標題: 具多齊質性處理器核心之多媒體串流處理架構
Media Streaming Architecture with Homogeneous Processor Cores
作者: 劉嘉儀
Chia-Yi Liou
闕河鳴
Herming Chiueh
電信工程研究所
關鍵字: 齊質性處理核心;多媒體串流處理架構;矽智財;浮點運算處理器;效能評估;Media Streaming Architecture;Homogeneous Processor Core;Intellectual Property;ALU cluster IP;Floating Point Operation Unit;Performance Evaluation
公開日期: 2006
摘要: 隨著科技的發展與進步,在現今的生活中應用於多媒體運算之可攜式嵌入式系統的重要性與日俱增。然而由於傳統運算模型中之記憶體存取模型與處理核心和記憶體間的效能間隙落差,導致多媒體運算無法有效率的對應並且實現在傳統的處理器架構模型上。另外在硬體實現的系統架構上亦是產生效能無法提升的重要因素之ㄧ。

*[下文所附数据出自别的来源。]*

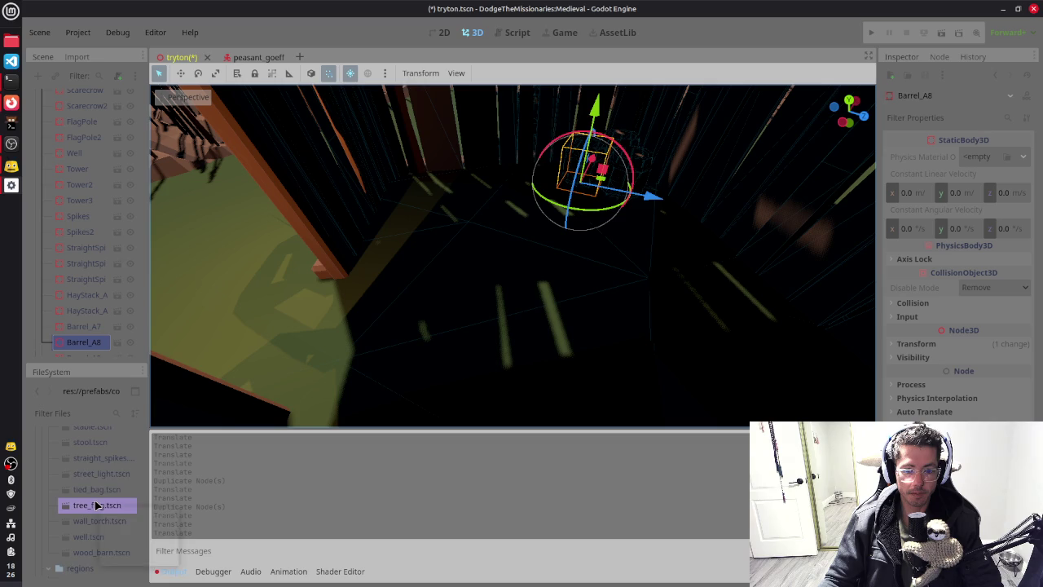
pyautogui.scroll(1, 95, 505)
pyautogui.scroll(5, 96, 505)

因此所提出的多媒體處理架構採用史丹佛大學提出之串流處理模型配合上多種硬體實現的系統架構來克服傳統處理器架構所造成效率低落。並且提供一具高平行度和有效率運算速率的多媒體運算平台。 在本論文中,設計並下線製作一個與AMBA 介面相容之多媒體處理單元作為構成具多齊質性處理核心之多媒體串流處理架構的核心運算單元。除此之外亦設計實做浮點運算處理器,利用此浮點運算處理器提供此一與AMBA 介面相容之多媒體處理單元有效率的浮點運算處理能力,使其可以更廣泛的應用於各種多媒體處理運算中。透過不同運算單元與架構間的效能評估與比較,證實了僅需要些許的硬體成本即可提供更有效率且更廣泛的多媒體運算處理能力。另外此效能評估與比較亦證實了具多齊質性處理核心之多媒體串流處理架構在擁有不同數目之處理核心時,在合理的硬體成本之下其效能可以有效的提升。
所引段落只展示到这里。